What I have learned is that plants and soil have coevolved over 400,000,000 years. Our ancestors have been part of that coevolution for the past 6,000,000 years. In that unthinkably long time, our bodies have evolved to require a very subtle blend of some 33 nutrients (that we know of so far) in food. Some of these nutrients are required in homeopathic doses, while others are needed in much greater concentrations. Too much is as bad as too little. We depend on plants grown in an intelligent system. The plants rely on the fungi and bacteria in the soil to get those balances right. It has been said that the mycorrhizal fungi and bacteria are the “stomach” of the plant, making subtle decisions on how much of what nutrient a plant will need for optimal health. They then supply these nutrients in solution to the plant. In return, the plant supplies the microbes and soil animals with energy derived from photosynthesis. About a third of photosynthates are exuded by the plant roots to feed the microbes living around the roots.

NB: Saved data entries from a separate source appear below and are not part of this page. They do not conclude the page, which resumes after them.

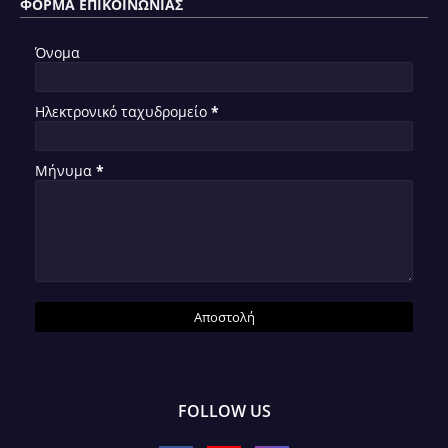
ΦΌΡΜΑ ΕΠΙΚΟΙΝΩΝΊΑΣ
Όνομα
Ηλεκτρονικό ταχυδρομείο
*
Μήνυμα
*
FOLLOW US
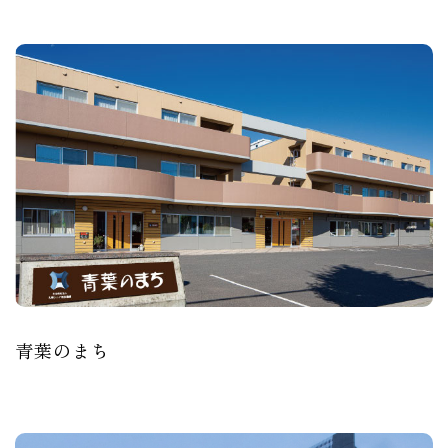
青葉のまち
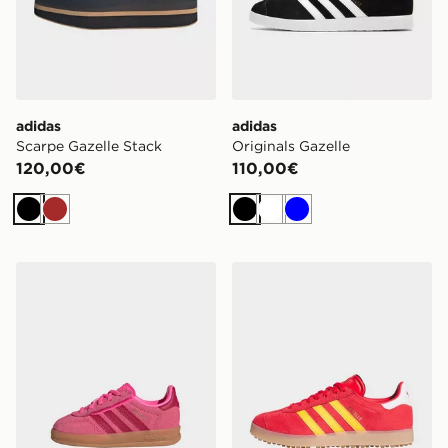
adidas
adidas
Scarpe Gazelle Stack
Originals Gazelle
120,00€
110,00€
Nero
Marrone
Nero
Bianco
Blu
adidas Scarpa Gazelle Indoor Comfort Closure Elastic 
adidas Scarpe Da Golf Gaze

This is basic soil microbiology and zoology. It is also the basis of organic farming. But one very significant ramification that I was unaware of until recently is the effect of a healthy soil carbon sponge on the climate. Not just due to carbon sequestration, which is important, but also due to the profound effect that a healthy soil has on the water cycle of the planet. Hydroponics have been touted as the answer to our growing water crisis, but hydro is only a band-aid on a serious problem. The real question is why do we have a water crisis in the first place? Why is California turning into a desert? I have heard compelling evidence that our broken system of agriculture has a great deal to do with that change. What is hopeful is that a reformed agriculture could also lead the way to the rehydration of California, and even to the cooling of our planet. This has been called the Brown Revolution, based on the reliance on “farming for soil carbon”. In this model, all farmers become carbon farmers. It is the answer to the failures of the Green Revolution, which is leading to a hotter and drier world that is much less green.
And so it is my thought that organic farming is more essential than ever. And not the USDA “new, improved, ‘sort of’ organic” but rather real organic, as envisioned by Howard, Balfour, and Rodale. The science of the last 60 years only supports the vision of those early pioneers. As it turns out, the more we learn, the simpler is the answer. Support real organic farming.